Everyone at Keith's office dressed up for Halloween. And since it was the Friday before - Keith went in to work dress in a nun's habit and robe (complete with his red beard sticking out). So he was racing to the doctor's office and realized he'd better change. If we'd been filming a movie that would have been a black comedy moment for sure. Me getting diagnosed with my husband in a habit.

We went home and I cried for a little bit. Keith cried too - and I knew he must have been devastated because he. never. cries. Then we decided to get out of the house to get our minds off of it. I just remember thinking all afternoon - will I be always be able to walk this far? up these stairs? will I be in a wheelchair? when?

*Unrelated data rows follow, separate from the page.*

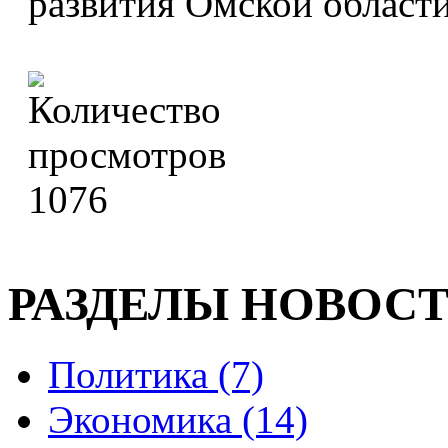
развития Омской област
1076
РАЗДЕЛЫ НОВОС
Политика (7)
Экономика (14)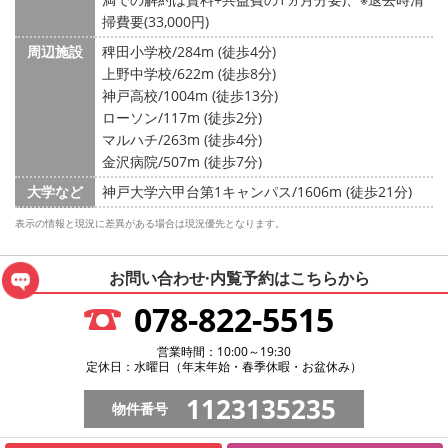
掃費要(33,000円)
周辺施設
稗田小学校/284m (徒歩4分)
上野中学校/622m (徒歩8分)
神戸高校/1004m (徒歩13分)
ローソン/117m (徒歩2分)
マルハチ/263m (徒歩4分)
金沢病院/507m (徒歩7分)
大学など
神戸大学六甲台第1キャンパス/1606m (徒歩21分)
表示の情報と現況に差異がある場合は現況優先となります。
お問い合わせ·内覧予約は
こちらから
078-822-5515
営業時間：10:00～19:30
定休日：水曜日（年末年始・春季休暇・お盆休み）
1123135235
物件番号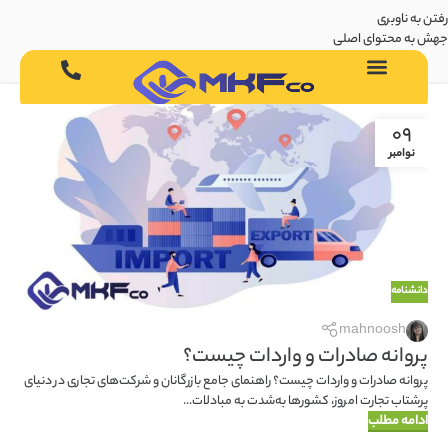
رفتن به ناوبری
جهش به محتوای اصلی
09
نوامبر
دانشنامه
mahnoosh
پروانه صادرات و واردات چیست؟
پروانه صادرات و واردات چیست؟ راهنمای جامع بازرگانان و شرکت‌های تجاری در دنیای
پرشتاب تجارت امروز، کشورها به‌شدت به مبادلات...
ادامه مطلب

I really had no idea what I was in for.

Tuesday, June 15, 2010

Before I take it back to the start...

I'm 32 years old. Not old, not young; nicely in between. I know what I like and I'm comfortable in my skin - finally after years of feeling prickly and out of place. And I've managed to do that while carrying a huge weight on my shoulders, which I'm pretty proud of.

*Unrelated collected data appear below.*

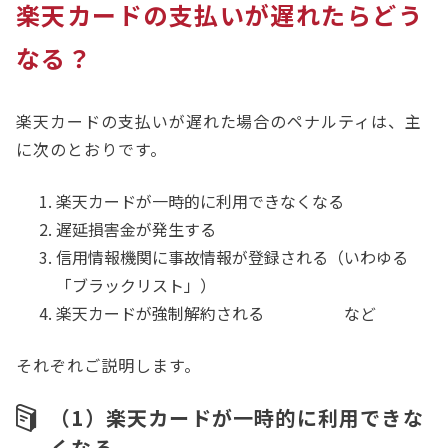
楽天カードの支払いが遅れたらどう
なる？
楽天カードの支払いが遅れた場合のペナルティは、主
に次のとおりです。
楽天カードが一時的に利用できなくなる
遅延損害金が発生する
信用情報機関に事故情報が登録される（いわゆる
「ブラックリスト」）
楽天カードが強制解約される など
それぞれご説明します。
（1）楽天カードが一時的に利用できな
くなる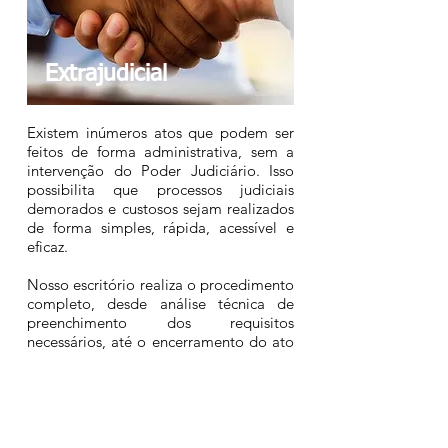
Extrajudicial
Existem inúmeros atos que podem ser
feitos de forma administrativa, sem a
intervenção do Poder Judiciário. Isso
possibilita que processos judiciais
demorados e custosos sejam realizados
de forma simples, rápida, acessível e
eficaz.
Nosso escritório realiza o procedimento
completo, desde análise técnica de
preenchimento dos requisitos
necessários, até o encerramento do ato
extrajudicial solicitado, que pode ser:
Divórcio consensual;
Inventário;
Testamento​;
Usucapião;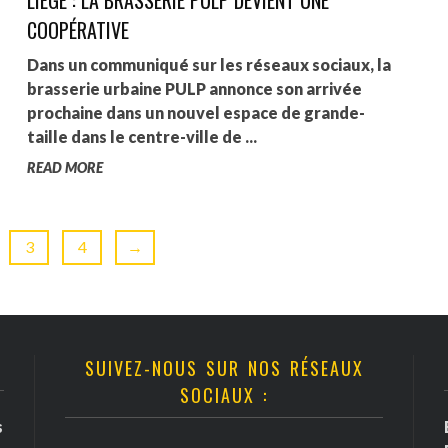
COOPÉRATIVE
Dans un communiqué sur les réseaux sociaux, la
brasserie urbaine PULP annonce son arrivée
prochaine dans un nouvel espace de grande-
taille dans le centre-ville de ...
READ MORE
3
4
→
SUIVEZ-NOUS SUR NOS RÉSEAUX
SOCIAUX :
s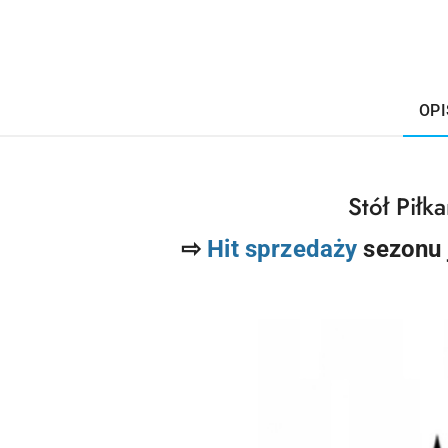
OPI
Stół Pił
⇨
Hit sprzedaży
sezonu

Multiple Sclerosis isn't simple to explain. It's oh-so-complicated and insidious. No two people are affected the same way. No one is 100% sure what causes it and no one can tell you what your prognosis will be. And on top of that, no one truly knows why or how the drugs prescribed to treat it actually work - if they work at all. I've tried them all. And only one has worked - if you consider working telling someone,"shhh."

I requested copies of 8 years worth of charts from the neurologist I've seen since one year after my diagnosis. I just finished pouring over them - fascinating and depressing at the same time. How many people have documents of their own physical decline? I went from being totally able-bodied to needing a cane in one year. Then after about 3 years it was on to a wheeled walker. Sometimes a wheelchair. Three years ago I got a scooter. So, that's that. I don't have much to say about it. It just is what it is and I am willing to do what it takes to maintain status quo as a functioning member of society. I outgrew the blush on my cheeks when people stared as I hobbled by. Now, as un-confrontational as I am, it's a win if I manage a dirty look. Because ultimately, it's really none of your business.

I was (and still am, to an extent) of the opinion that blogs are for the self-involved and attention starved. More than anything else I want this to serve as a document for me. Because let's face it: I have messy handwriting.

Where to start? Do I just talk about MS? How does anyone get the swing of this? That's enough for now. G'night.